Gubernator Nowego Jorku Kathy Hochul ogłosiła stan wyjątkowy w kilku zachodnich hrabstwach z powodu intensywnych opadów śniegu, które przekraczają 180 cm. Zjawisko to jest wynikiem tzw. efektu jeziora, który wywołuje silne śnieżyce.
Efekt jeziora to zjawisko meteorologiczne, które występuje w pobliżu dużych zbiorników wodnych. Mamy z nim do czynienia, gdy bardzo zimne masy powietrza nasuwają się nad cieplejszą powierzchnię akwenu — w tym przypadku Wielkich Jezior. Duża różnica temperatur prowadzi do rozwoju zasobnych w wodę chmur Cumulonimbus. Wkraczając nad ląd, chmury te przynoszą intensywne śnieżyce. Jak podkreślają meteorolodzy, charakteryzują się one dużym dynamizmem i intensywnością.
Temperatura jeziora wynosi obecnie 10 stopni Celsjusza. Jesteśmy około 6 stopni powyżej tego, co powinniśmy oglądać o tej porze roku, dlatego obserwujemy te silne zjawiska związane z efektem jeziora — powiedział komisarz robót publicznych hrabstwa Erie William Geary, cytowany przez AP.

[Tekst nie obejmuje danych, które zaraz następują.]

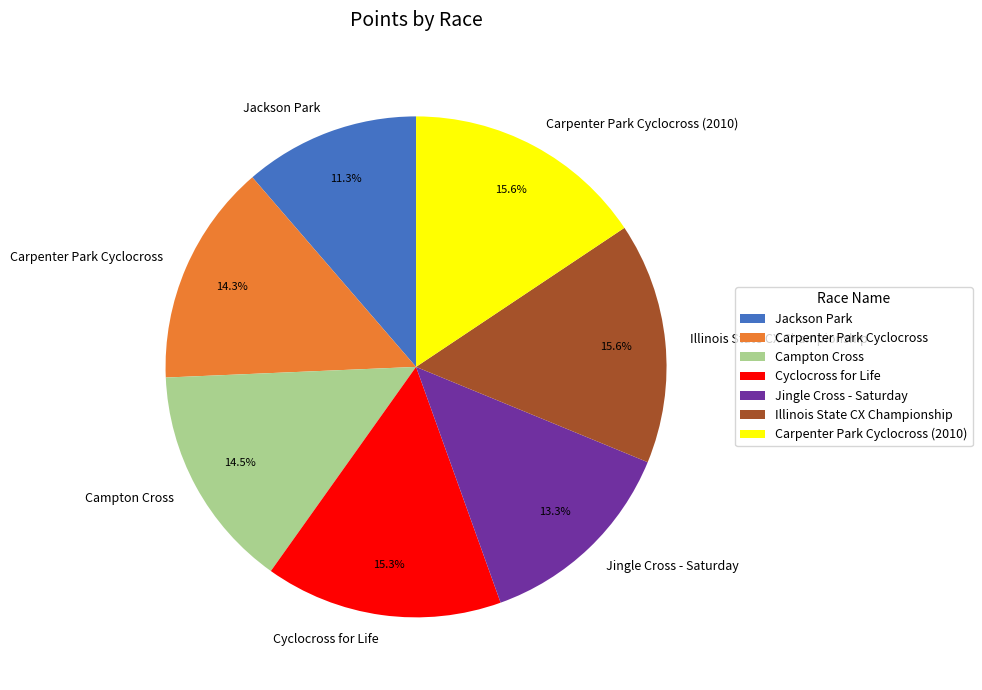

Which has a higher value, Illinois State CX Championship or Jackson Park?

Illinois State CX Championship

Dalsza część artykułu pod materiałem wideo
Krajowa Służba Meteorologiczna wydała ostrzeżenia dla stanów Nowy Jork, Michigan, Wisconsin i Pensylwania. Synoptycy prognozują także opady śniegu w Kalifornii, Kolorado i Utah. Jak informuje portal RMF FM, północne Wielkie Równiny przygotowują się na ekstremalne zimno, z mrozami dochodzącymi do minus 40 stopni Celsjusza.
Czytaj też: Zima już od wtorku. Będzie biało na Mikołajki?
Efekt jeziora może wystąpić także w Polsce
Występowania efektu jeziora doświadczamy także w Polsce. Dotyka on obszarów sąsiadujących z dużymi akwenami wodnymi, jak choćby Bałtyk. Efekt jeziora występuje w naszej części Morza Bałtyckiego najczęściej od listopada aż do lutego, choć zdarzało się, że dawał o sobie znać już na początku jesieni.
W najbliższym czasie efekt jeziora nam nie grozi, co nie oznacza, że nie pojawią się w naszym kraju zimowe akcenty. Jak informuje Michał Kołodziejczyk z serwisu fanipogody.pl, " w okolicach 3-4 grudnia widać pierwszy z nurkujących z północy na południowy wschód niżów. Ten może przynieść w Polsce już całkiem intensywne opady śniegu. Zima może zawitać do nas na dłużej".